Open
MoralCode
opened this issue 3 weeks ago
•
1 comments
Description
This PR resolves and reconciles the differences between the current, in-database data schema and the schema defined by the SQLAlchemy models. This is needed because, for the past few years, both the models and the migrations have had to be made manually, meaning a lack of perfect consistency between updates to the two sources can cause drift between them.
The recent changes in #3416 configured alembic to automatically compare the data models and the deployed schema and generate migrations that represent the differences.
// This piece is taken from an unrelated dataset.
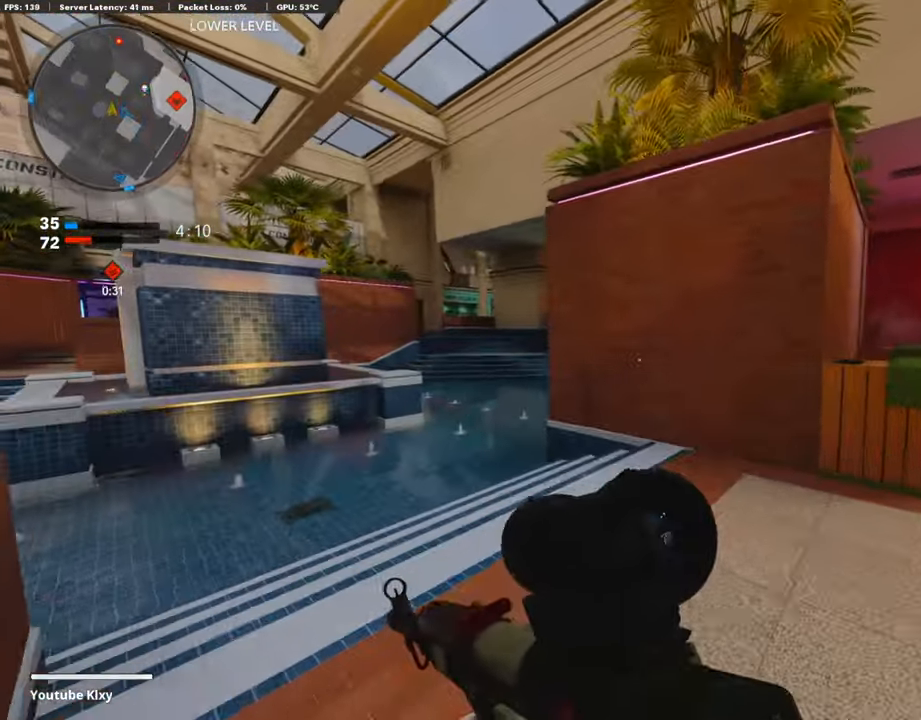
{"buttons": ["L3"], "left_stick": "up-right", "right_stick": "right", "events": [[118, "right_stick", "left"], [185, "right_stick", "center"], [320, "right_stick", "right"], [353, "left_stick", "right"], [488, "left_stick", "up-right"], [505, "L3", "down"]]}
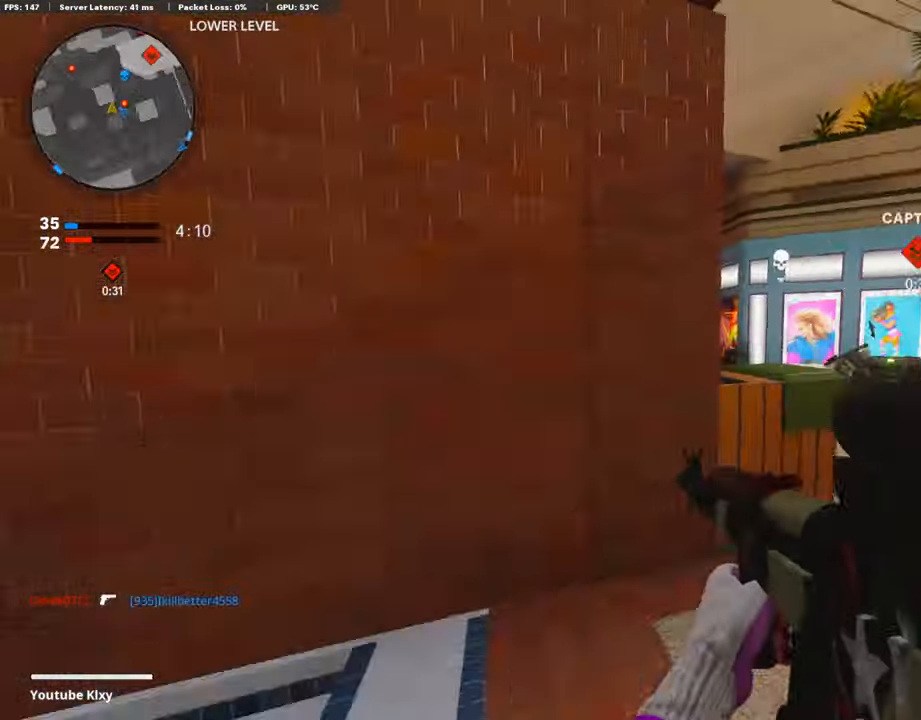
{"buttons": ["L1"], "left_stick": "down-right", "right_stick": "up-left", "events": [[33, "left_stick", "up"], [84, "L3", "up"], [117, "right_stick", "center"], [134, "L1", "down"], [151, "left_stick", "down-left"], [269, "right_stick", "right"], [336, "left_stick", "down-right"], [403, "R1", "down"], [471, "right_stick", "up-left"], [487, "R1", "up"]]}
This PR reconciles the various differences that have accumulated over the years.
This PR is one step towards, but not yet a complete fix for #3388.
Notes for Reviewers
Most of the schema conflicts were resolved with relatively minor adjustments to the data models (such as specifying names for Foreign keys, adding fields to unique constraints, etc) to bring them in line with what actual deployed databases have.
There were a few places where I thought it was better to update the database instead:
There was an index on contributors.gh_login that I dropped, since I believe gh_login has been superseded by another method of looking up contributors for a while now
a unique constraint on the pull_request_reviews table was updated to add tool_source to its uniqueness check.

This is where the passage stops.